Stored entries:
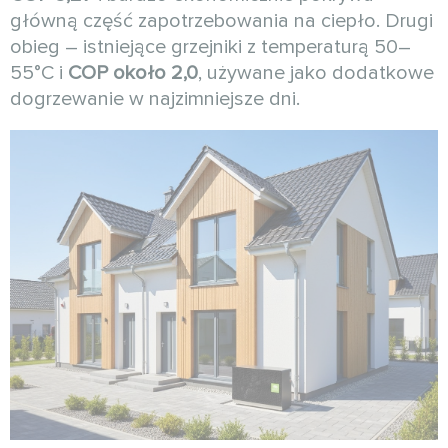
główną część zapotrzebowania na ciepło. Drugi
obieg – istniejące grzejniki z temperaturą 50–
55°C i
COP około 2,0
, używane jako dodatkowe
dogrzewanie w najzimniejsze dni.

---

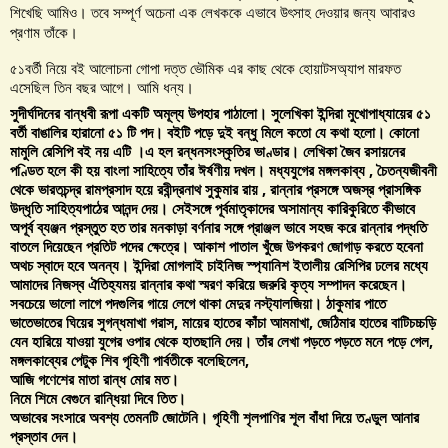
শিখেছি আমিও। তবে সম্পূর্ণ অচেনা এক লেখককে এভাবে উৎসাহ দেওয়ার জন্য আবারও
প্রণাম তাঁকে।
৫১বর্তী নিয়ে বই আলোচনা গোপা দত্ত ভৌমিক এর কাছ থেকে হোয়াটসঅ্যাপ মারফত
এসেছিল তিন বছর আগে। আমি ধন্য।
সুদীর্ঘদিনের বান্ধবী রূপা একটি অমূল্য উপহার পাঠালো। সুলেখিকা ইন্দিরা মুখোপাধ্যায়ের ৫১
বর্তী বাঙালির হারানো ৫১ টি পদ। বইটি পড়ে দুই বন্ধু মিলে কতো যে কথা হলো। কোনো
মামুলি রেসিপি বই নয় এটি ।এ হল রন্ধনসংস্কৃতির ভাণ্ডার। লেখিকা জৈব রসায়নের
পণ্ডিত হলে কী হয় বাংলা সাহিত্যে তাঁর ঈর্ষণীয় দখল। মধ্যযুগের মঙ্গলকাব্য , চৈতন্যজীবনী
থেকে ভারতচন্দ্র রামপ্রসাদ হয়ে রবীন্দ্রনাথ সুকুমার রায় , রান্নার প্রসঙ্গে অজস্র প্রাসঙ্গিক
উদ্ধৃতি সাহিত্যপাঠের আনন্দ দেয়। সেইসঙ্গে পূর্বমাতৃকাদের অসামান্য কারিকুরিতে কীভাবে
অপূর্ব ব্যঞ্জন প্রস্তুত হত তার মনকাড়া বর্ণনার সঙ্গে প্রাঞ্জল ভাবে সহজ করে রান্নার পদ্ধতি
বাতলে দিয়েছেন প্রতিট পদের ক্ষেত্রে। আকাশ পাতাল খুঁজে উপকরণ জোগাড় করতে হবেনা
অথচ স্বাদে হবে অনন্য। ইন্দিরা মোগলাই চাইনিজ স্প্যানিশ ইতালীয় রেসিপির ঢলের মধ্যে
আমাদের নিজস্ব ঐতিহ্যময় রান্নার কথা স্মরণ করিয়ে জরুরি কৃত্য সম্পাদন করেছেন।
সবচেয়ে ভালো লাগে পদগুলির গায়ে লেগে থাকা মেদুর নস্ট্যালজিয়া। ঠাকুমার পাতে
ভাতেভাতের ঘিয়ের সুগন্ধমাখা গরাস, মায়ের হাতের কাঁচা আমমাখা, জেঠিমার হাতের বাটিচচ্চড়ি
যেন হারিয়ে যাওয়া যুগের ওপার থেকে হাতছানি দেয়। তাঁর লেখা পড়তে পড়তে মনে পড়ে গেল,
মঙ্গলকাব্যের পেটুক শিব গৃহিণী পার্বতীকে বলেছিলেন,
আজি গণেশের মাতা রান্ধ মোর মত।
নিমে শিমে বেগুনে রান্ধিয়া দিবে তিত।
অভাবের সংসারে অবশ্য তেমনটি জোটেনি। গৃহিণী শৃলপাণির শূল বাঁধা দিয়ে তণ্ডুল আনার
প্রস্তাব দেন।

==

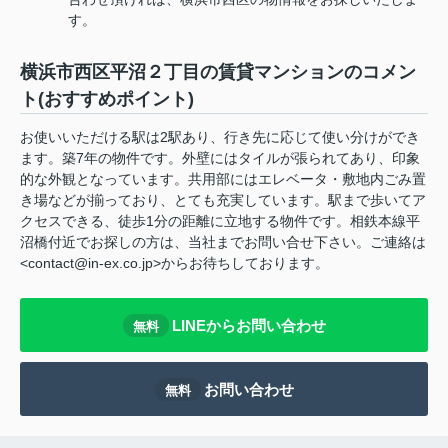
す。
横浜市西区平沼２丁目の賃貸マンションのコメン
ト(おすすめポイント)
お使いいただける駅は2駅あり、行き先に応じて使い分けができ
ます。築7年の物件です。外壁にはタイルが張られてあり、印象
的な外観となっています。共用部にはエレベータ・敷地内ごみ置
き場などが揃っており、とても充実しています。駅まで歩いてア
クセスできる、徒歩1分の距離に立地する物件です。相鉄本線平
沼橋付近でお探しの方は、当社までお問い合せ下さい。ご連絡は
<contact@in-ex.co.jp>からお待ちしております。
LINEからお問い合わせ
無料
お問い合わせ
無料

Job item →
Set down only the lines above that fall between the line holding "উদ্ধৃতি সাহিত্যপাঠের আনন্দ" and the line holding "ভাতেভাতের ঘিয়ের সুগন্ধমাখা", inclusive, keeping each exact.

Output of the task →
উদ্ধৃতি সাহিত্যপাঠের আনন্দ দেয়। সেইসঙ্গে পূর্বমাতৃকাদের অসামান্য কারিকুরিতে কীভাবে
অপূর্ব ব্যঞ্জন প্রস্তুত হত তার মনকাড়া বর্ণনার সঙ্গে প্রাঞ্জল ভাবে সহজ করে রান্নার পদ্ধতি
বাতলে দিয়েছেন প্রতিট পদের ক্ষেত্রে। আকাশ পাতাল খুঁজে উপকরণ জোগাড় করতে হবেনা
অথচ স্বাদে হবে অনন্য। ইন্দিরা মোগলাই চাইনিজ স্প্যানিশ ইতালীয় রেসিপির ঢলের মধ্যে
আমাদের নিজস্ব ঐতিহ্যময় রান্নার কথা স্মরণ করিয়ে জরুরি কৃত্য সম্পাদন করেছেন।
সবচেয়ে ভালো লাগে পদগুলির গায়ে লেগে থাকা মেদুর নস্ট্যালজিয়া। ঠাকুমার পাতে
ভাতেভাতের ঘিয়ের সুগন্ধমাখা গরাস, মায়ের হাতের কাঁচা আমমাখা, জেঠিমার হাতের বাটিচচ্চড়ি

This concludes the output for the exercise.